▸ **DIRECTIVE**:
Reproduce every one of the following items word for word.

>> START

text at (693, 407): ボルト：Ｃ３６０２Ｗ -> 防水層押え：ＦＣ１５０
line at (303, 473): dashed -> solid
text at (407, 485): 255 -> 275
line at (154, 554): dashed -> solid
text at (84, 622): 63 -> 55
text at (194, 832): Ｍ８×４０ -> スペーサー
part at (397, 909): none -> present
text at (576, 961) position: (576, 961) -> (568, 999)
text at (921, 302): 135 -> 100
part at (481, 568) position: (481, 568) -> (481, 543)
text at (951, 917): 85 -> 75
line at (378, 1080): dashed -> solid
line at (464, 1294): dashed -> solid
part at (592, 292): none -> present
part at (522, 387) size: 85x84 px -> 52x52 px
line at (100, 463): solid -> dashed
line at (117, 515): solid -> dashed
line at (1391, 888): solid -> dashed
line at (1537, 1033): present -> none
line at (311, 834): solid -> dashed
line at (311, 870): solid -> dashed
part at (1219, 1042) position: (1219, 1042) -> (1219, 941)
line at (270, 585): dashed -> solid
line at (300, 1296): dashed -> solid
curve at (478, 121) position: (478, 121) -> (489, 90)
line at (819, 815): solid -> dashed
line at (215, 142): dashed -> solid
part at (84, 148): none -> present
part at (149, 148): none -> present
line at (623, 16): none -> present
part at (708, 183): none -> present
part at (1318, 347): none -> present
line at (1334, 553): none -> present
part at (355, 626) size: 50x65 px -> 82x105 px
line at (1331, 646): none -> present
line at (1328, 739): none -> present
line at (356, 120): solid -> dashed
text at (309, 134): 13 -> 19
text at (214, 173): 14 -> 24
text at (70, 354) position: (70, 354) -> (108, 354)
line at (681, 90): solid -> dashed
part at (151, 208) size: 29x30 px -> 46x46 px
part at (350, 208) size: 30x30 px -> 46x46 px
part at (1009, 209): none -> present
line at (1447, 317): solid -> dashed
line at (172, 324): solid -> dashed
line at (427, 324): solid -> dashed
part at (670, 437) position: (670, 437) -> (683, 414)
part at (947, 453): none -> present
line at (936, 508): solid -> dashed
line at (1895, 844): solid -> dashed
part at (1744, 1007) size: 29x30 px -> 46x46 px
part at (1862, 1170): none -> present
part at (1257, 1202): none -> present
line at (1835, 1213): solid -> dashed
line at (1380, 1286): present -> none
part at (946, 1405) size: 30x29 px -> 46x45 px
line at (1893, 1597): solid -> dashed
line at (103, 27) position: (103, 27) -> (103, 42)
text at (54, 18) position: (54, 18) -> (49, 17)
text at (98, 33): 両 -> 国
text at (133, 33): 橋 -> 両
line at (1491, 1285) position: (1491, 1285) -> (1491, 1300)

>> END

▸ **EXERCISE RESULT**:
text at (693, 407): ボルト：Ｃ３６０２Ｗ -> 防水層押え：ＦＣ１５０
line at (303, 473): dashed -> solid
text at (407, 485): 255 -> 275
line at (154, 554): dashed -> solid
text at (84, 622): 63 -> 55
text at (194, 832): Ｍ８×４０ -> スペーサー
part at (397, 909): none -> present
text at (576, 961) position: (576, 961) -> (568, 999)
text at (921, 302): 135 -> 100
part at (481, 568) position: (481, 568) -> (481, 543)
text at (951, 917): 85 -> 75
line at (378, 1080): dashed -> solid
line at (464, 1294): dashed -> solid
part at (592, 292): none -> present
part at (522, 387) size: 85x84 px -> 52x52 px
line at (100, 463): solid -> dashed
line at (117, 515): solid -> dashed
line at (1391, 888): solid -> dashed
line at (1537, 1033): present -> none
line at (311, 834): solid -> dashed
line at (311, 870): solid -> dashed
part at (1219, 1042) position: (1219, 1042) -> (1219, 941)
line at (270, 585): dashed -> solid
line at (300, 1296): dashed -> solid
curve at (478, 121) position: (478, 121) -> (489, 90)
line at (819, 815): solid -> dashed
line at (215, 142): dashed -> solid
part at (84, 148): none -> present
part at (149, 148): none -> present
line at (623, 16): none -> present
part at (708, 183): none -> present
part at (1318, 347): none -> present
line at (1334, 553): none -> present
part at (355, 626) size: 50x65 px -> 82x105 px
line at (1331, 646): none -> present
line at (1328, 739): none -> present
line at (356, 120): solid -> dashed
text at (309, 134): 13 -> 19
text at (214, 173): 14 -> 24
text at (70, 354) position: (70, 354) -> (108, 354)
line at (681, 90): solid -> dashed
part at (151, 208) size: 29x30 px -> 46x46 px
part at (350, 208) size: 30x30 px -> 46x46 px
part at (1009, 209): none -> present
line at (1447, 317): solid -> dashed
line at (172, 324): solid -> dashed
line at (427, 324): solid -> dashed
part at (670, 437) position: (670, 437) -> (683, 414)
part at (947, 453): none -> present
line at (936, 508): solid -> dashed
line at (1895, 844): solid -> dashed
part at (1744, 1007) size: 29x30 px -> 46x46 px
part at (1862, 1170): none -> present
part at (1257, 1202): none -> present
line at (1835, 1213): solid -> dashed
line at (1380, 1286): present -> none
part at (946, 1405) size: 30x29 px -> 46x45 px
line at (1893, 1597): solid -> dashed
line at (103, 27) position: (103, 27) -> (103, 42)
text at (54, 18) position: (54, 18) -> (49, 17)
text at (98, 33): 両 -> 国
text at (133, 33): 橋 -> 両
line at (1491, 1285) position: (1491, 1285) -> (1491, 1300)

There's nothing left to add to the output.